Mongolei im EM Fieber

Deutschland im Halbfinale der EM 2016, das wollte ich nicht verpassen. Mit Zula und einem Freund ziehen wir um 23 Uhr los. Erstmal Bier besorgen und dann geht es mit dem Auto zum Puplic Viewing. Anpfiff ist um 4 Uhr Ortszeit. Wir kommen an einem Freizeitpark an wo auf einem Schiff noch tüchtig die Disco am laufen ist. Die letzten Kinder sind noch am Rutschen und die ersten Partypeople verlassen schon das Schiff. Hier soll heute noch Fußball laufen? Ich bin gespannt.

__Ausgangsmaterial__:
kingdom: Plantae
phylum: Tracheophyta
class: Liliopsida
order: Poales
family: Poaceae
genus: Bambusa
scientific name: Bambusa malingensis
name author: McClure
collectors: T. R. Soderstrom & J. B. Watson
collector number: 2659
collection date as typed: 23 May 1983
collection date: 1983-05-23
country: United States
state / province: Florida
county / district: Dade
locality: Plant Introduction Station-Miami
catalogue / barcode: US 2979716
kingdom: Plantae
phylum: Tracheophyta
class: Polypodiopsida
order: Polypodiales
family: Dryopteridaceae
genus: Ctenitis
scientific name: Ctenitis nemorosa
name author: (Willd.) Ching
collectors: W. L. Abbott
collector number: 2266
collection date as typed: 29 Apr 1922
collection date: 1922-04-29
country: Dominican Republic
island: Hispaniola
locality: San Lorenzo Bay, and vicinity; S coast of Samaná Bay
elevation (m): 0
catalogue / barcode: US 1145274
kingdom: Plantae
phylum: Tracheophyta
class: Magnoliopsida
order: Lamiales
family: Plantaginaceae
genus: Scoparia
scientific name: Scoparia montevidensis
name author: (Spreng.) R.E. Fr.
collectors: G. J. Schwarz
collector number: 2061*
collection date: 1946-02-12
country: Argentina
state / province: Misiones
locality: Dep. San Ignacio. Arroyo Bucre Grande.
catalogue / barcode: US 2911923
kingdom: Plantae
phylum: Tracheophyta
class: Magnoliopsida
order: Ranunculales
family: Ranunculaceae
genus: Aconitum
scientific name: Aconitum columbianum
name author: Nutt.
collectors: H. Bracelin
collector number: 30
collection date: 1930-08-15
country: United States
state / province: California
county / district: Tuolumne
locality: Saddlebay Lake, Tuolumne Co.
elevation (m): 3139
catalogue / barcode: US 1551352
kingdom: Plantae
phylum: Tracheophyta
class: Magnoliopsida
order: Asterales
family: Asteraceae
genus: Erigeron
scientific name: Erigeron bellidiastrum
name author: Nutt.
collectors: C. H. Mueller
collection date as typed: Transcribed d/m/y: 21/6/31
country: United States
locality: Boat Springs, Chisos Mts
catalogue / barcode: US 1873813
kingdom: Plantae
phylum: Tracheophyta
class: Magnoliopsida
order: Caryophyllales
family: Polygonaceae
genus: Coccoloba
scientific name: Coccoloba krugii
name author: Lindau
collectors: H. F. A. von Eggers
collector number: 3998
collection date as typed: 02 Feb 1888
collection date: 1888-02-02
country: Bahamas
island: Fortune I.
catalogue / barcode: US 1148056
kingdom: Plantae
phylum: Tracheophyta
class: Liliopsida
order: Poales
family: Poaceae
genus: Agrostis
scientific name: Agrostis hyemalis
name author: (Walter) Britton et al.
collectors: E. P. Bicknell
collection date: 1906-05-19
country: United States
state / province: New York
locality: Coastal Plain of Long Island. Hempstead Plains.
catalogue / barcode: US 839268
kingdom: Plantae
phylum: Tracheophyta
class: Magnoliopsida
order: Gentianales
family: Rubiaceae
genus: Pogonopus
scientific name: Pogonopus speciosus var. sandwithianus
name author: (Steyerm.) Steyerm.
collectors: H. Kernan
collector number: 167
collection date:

__Aufgabe 1__: Was geschieht laut dem Text über das EM-Fieber in der Mongolei gerade am Freizeitpark, als die Gruppe dort ankommt? Nennen Sie alle Vorgänge.
__Aufgabe 2__: Wie lässt sich der Text über das EM-Fieber in der Mongolei in zwei Sätzen zusammenfassen?

__Lösung 1__:
- Auf einem Schiff ist noch tüchtig die Disco am Laufen.
- Die letzten Kinder sind noch am Rutschen.
- Die ersten Partypeople verlassen schon das Schiff.

__Lösung 2__: Um das EM-Halbfinale 2016 mit Deutschland nicht zu verpassen, das um 4 Uhr Ortszeit angepfiffen wird, zieht die Gruppe mit Zula und einem Freund um 23 Uhr los, besorgt Bier und fährt mit dem Auto zur gemeinsamen Übertragung. Am Ziel, einem Freizeitpark, läuft auf einem Schiff noch die Disco, und die letzten Kinder rutschen noch, sodass fraglich erscheint, ob dort heute noch Fußball laufen soll.